Açık konuşmak gerekirse, Türk dış politikasında son dönemlerin tek iyi haberi buydu.
15 Temmuz askeri darbe girişimi sonrasındaki Olağanüstü Hal uygulamaları, özellikle referandum sürecinde gündeme gelen ölüm cezasının geri getirilmesi meselesi, tutuklu gazetecilerin durumu ve referandum kampanyası sırasında AB üyeleriyle yaşanan gerilim ardından herkesin ilişkilerin kopmaya yakın durduğunu düşündüğü bir anda gelen bu 12-aylık yol haritası, çoğu planı değiştirdi.

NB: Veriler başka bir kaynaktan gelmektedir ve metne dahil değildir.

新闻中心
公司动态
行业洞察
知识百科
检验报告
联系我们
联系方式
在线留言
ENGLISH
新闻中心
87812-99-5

Şimdi Türkiye’nin de, AB ve AB hükümetlerinin de önünde yeni bir imkân, 12 aylık bir tamir-bakım zamanı çıkmış durumda. Bu çerçevede ilk siyasi temas Haziran ortasında sağlanacak.

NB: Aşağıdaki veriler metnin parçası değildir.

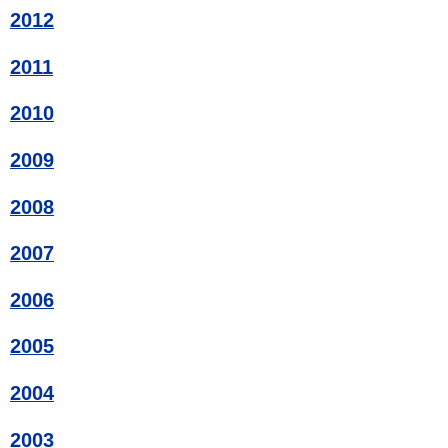
2012
2011
2010
2009
2008
2007
2006
2005
2004
2003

AB ile ilerin Türkiye’nin de çıkarına olacak şekilde yeniden yoluna girme ümidi varken Türkiye’deki iç siyasette keskinleşme olarak algılanacak hamlelerden kaçınmak daha makul bir tercih gibi görünüyor zaten.
Üstelik bu yaz ayları Erdoğan’a 24 Eylül’deki Almanya seçimlerine dek, Suriye’de hem IŞİD, hem PKK/PYD bakımından işlerin nasıl gelişeceği, o arada AB ülkelerinde PKK ve Fethullahçılar bakımından yasal sürecin nasıl işleyeceğini, ayrıca göç anlaşması taahhütlerinde ilerleme olup olmayacağını gözleme süresi de verecek.
O bakımdan bakanlar kurulundaki değişikler bakımından papatya falı, önümüzdeki günlerde bir değişiklik açıklansa dahi, daha bir süre devam edecek, çünkü muhtemelen devamı gelecek.
Ama papatya falına bakan başkaları da var şu sıra. Örneğin AK Partili belediyeler, il-ilçe teşkilatı yöneticileri; oralarda ciddi değişiklikler beklenebilir.
Ha bir de, siyaseti gözlemlemekten ince bir zevk alanlar, Cumhurbaşkanlığının sayısı hiç de az olmayan danışmanlarından bazılarının nasıl başka görevlere atanarak, ya da başka bir göreve atanmayarak Beştepe’den, Erdoğan’dan uzağa düştüğünü izleyebilir önümüzdeki süreçte.